Capacity determination. Under current law, the 270-day
period for approving or disapproving a TERA also governs the
time within which the Secretary determines a tribe's capacity
to regulate energy development on its tribal lands. The bill
would require that a preliminary capacity determination be made
within 120 days of the date the TERA is submitted to the
Secretary.
Deeming of tribal capacity. The bill would add a new
provision that would consider an Indian tribe to have
sufficient capacity if the Secretary finds that the tribe has
carried out, for three consecutive years without material audit
exceptions, a contract or compact under the Indian Self-
Determination and Education Assistance Act\88\ that includes
activities related to the management of the environment, tribal
land, realty, or natural resources, or if the Indian tribe has
carried out approval of surface leases under the HEARTH Act
without a finding of a compliance violation within the previous
calendar year.
---------------------------------------------------------------------------
\88\25 U.S.C. Sec. Sec. 450 et seq.
---------------------------------------------------------------------------
Statement of reasons for disapproval. Current law requires
the Secretary to ``notify the Indian tribe in writing of the
basis for the disapproval [of a proposed TERA]; . . . identify
what changes or other actions are required to address the
concerns of the Secretary; and . . . provide the Indian tribe
with an opportunity to revise and resubmit'' the TERA.\89\ The
bill would clarify this notice by requiring a detailed written
explanation of each reason for disapproval and the revisions or
changes to the TERA necessary to address each reason.
---------------------------------------------------------------------------
\89\25 U.S.C. Sec. 3504(e)(4).
---------------------------------------------------------------------------
Trust responsibility. The bill would clarify the liability
waiver clause in section 3504(e)(6) principally by (1)
including language indicating that the obligations of the
Secretary under section 3504 are part of the trust obligation
of the United States, and (2) adding a clause at the end to the
effect that the waiver clause does not absolve, limit, or
otherwise affect ``the liability, if any, of the United
States'' for terms that are not ``negotiated terms'' or for
``losses that are not the result of a negotiated term,
including losses resulting from the failure of the Secretary to
perform an obligation of the Secretary under this section.''
These changes are not intended to affect the substance of
section 3504(e)(6) in current law, but to clarify that the
liability waiver clause reaches only losses resulting from
``negotiated terms'' and that it is not a blanket waiver
covering all losses.

(Photos of people with keypoints)
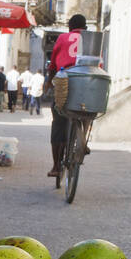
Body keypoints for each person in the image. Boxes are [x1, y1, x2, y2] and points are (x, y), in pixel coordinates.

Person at [48, 14, 88, 176]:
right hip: (85, 81)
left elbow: (53, 63)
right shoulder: (90, 38)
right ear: (84, 28)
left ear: (70, 27)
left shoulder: (64, 38)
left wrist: (49, 82)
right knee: (87, 111)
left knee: (58, 120)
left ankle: (56, 166)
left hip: (64, 81)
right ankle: (83, 138)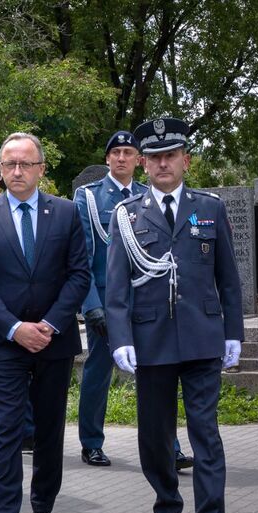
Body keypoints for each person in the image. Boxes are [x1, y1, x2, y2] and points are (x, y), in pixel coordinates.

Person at [106, 118, 243, 513]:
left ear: (186, 159)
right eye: (155, 157)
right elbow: (116, 286)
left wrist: (233, 331)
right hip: (151, 341)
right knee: (154, 439)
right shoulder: (127, 215)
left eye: (171, 156)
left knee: (206, 434)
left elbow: (229, 279)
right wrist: (120, 338)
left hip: (203, 338)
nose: (163, 164)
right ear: (144, 164)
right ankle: (168, 511)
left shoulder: (210, 207)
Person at [0, 132, 89, 513]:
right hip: (4, 343)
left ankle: (43, 510)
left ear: (41, 169)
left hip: (55, 342)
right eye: (9, 165)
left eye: (25, 164)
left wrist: (50, 325)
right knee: (6, 431)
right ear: (0, 170)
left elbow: (78, 275)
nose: (17, 171)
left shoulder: (68, 213)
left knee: (50, 430)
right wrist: (16, 328)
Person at [73, 132, 194, 470]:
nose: (122, 158)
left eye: (128, 152)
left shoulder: (148, 195)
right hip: (108, 303)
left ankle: (169, 446)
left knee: (158, 374)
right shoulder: (90, 197)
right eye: (116, 152)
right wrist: (91, 305)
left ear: (139, 159)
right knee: (98, 373)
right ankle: (91, 442)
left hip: (147, 302)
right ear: (108, 159)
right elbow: (82, 257)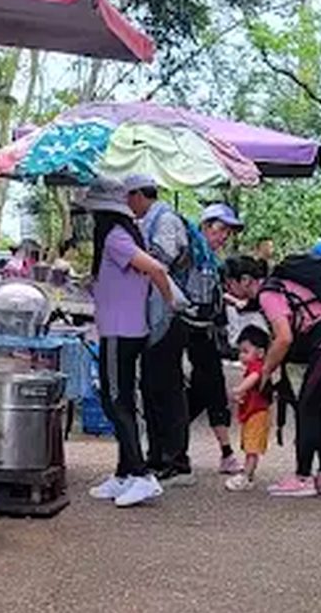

DESCRIPTION OF THE TASK => Transcribe the bill summary word for word, starting at "including language indicating" and ending at "covering all losses.".

WRITTEN REPLY =>
including language indicating that the obligations of the
Secretary under section 3504 are part of the trust obligation
of the United States, and (2) adding a clause at the end to the
effect that the waiver clause does not absolve, limit, or
otherwise affect ``the liability, if any, of the United
States'' for terms that are not ``negotiated terms'' or for
``losses that are not the result of a negotiated term,
including losses resulting from the failure of the Secretary to
perform an obligation of the Secretary under this section.''
These changes are not intended to affect the substance of
section 3504(e)(6) in current law, but to clarify that the
liability waiver clause reaches only losses resulting from
``negotiated terms'' and that it is not a blanket waiver
covering all losses.